____ GIVEN DATA

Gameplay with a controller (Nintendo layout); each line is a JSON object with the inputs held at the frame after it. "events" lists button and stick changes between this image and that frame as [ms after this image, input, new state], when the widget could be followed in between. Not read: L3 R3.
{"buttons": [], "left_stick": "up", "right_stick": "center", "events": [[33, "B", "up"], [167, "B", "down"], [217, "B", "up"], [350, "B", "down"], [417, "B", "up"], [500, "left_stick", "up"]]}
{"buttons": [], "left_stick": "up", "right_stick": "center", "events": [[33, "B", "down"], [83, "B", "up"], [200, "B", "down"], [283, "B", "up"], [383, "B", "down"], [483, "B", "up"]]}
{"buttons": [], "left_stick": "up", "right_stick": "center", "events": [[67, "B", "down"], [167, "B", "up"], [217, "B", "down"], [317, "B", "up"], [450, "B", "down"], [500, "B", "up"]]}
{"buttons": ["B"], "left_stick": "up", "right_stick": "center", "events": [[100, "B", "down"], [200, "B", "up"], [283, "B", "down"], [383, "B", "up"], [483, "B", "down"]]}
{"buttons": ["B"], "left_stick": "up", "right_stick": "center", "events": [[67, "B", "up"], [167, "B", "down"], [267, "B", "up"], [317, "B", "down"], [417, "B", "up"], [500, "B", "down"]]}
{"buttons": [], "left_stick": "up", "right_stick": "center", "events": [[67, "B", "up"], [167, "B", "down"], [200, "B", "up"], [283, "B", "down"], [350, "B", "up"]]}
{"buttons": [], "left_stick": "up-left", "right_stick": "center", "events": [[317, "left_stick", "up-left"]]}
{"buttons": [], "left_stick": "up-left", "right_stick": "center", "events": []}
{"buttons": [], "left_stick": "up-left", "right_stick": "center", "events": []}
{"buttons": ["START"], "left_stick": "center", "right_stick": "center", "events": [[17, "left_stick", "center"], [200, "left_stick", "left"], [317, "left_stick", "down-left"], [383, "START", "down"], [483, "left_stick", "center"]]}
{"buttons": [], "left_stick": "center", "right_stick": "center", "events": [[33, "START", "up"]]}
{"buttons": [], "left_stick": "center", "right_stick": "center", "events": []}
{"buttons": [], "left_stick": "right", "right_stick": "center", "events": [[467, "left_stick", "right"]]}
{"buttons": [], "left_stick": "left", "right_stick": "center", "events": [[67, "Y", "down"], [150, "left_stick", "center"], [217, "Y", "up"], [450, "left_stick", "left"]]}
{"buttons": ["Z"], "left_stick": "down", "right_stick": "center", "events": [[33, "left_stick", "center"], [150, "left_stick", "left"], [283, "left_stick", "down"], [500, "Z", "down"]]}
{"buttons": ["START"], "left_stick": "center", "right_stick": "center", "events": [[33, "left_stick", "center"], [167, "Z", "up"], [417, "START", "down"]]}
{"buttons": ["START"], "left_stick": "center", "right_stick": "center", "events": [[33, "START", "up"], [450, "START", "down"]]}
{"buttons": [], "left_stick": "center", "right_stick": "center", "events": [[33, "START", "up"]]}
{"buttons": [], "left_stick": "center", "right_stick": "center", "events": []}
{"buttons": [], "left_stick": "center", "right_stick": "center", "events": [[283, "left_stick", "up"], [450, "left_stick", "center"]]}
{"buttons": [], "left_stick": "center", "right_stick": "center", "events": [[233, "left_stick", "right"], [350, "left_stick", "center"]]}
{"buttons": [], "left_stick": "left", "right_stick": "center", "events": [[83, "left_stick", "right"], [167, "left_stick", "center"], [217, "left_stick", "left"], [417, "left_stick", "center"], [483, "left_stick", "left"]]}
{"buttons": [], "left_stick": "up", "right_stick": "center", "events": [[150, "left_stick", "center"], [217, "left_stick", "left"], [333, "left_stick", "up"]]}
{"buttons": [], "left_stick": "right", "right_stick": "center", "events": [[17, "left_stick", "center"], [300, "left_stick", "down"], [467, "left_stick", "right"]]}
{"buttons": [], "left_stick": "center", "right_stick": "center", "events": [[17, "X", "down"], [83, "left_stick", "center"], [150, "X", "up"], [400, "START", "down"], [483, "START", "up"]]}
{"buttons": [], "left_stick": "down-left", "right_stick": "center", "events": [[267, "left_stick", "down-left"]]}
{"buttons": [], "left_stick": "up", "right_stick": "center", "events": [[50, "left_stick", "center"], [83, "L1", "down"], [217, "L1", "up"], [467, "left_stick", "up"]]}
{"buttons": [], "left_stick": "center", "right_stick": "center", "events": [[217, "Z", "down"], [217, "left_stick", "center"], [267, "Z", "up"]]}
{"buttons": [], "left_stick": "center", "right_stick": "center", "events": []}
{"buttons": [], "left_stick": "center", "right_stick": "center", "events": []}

________

→ REQUIREMENT
Scan the data for the word "START" and copy every line where it shows up.

→ RESULT BELOW
{"buttons": ["START"], "left_stick": "center", "right_stick": "center", "events": [[17, "left_stick", "center"], [200, "left_stick", "left"], [317, "left_stick", "down-left"], [383, "START", "down"], [483, "left_stick", "center"]]}
{"buttons": [], "left_stick": "center", "right_stick": "center", "events": [[33, "START", "up"]]}
{"buttons": ["START"], "left_stick": "center", "right_stick": "center", "events": [[33, "left_stick", "center"], [167, "Z", "up"], [417, "START", "down"]]}
{"buttons": ["START"], "left_stick": "center", "right_stick": "center", "events": [[33, "START", "up"], [450, "START", "down"]]}
{"buttons": [], "left_stick": "center", "right_stick": "center", "events": [[33, "START", "up"]]}
{"buttons": [], "left_stick": "center", "right_stick": "center", "events": [[17, "X", "down"], [83, "left_stick", "center"], [150, "X", "up"], [400, "START", "down"], [483, "START", "up"]]}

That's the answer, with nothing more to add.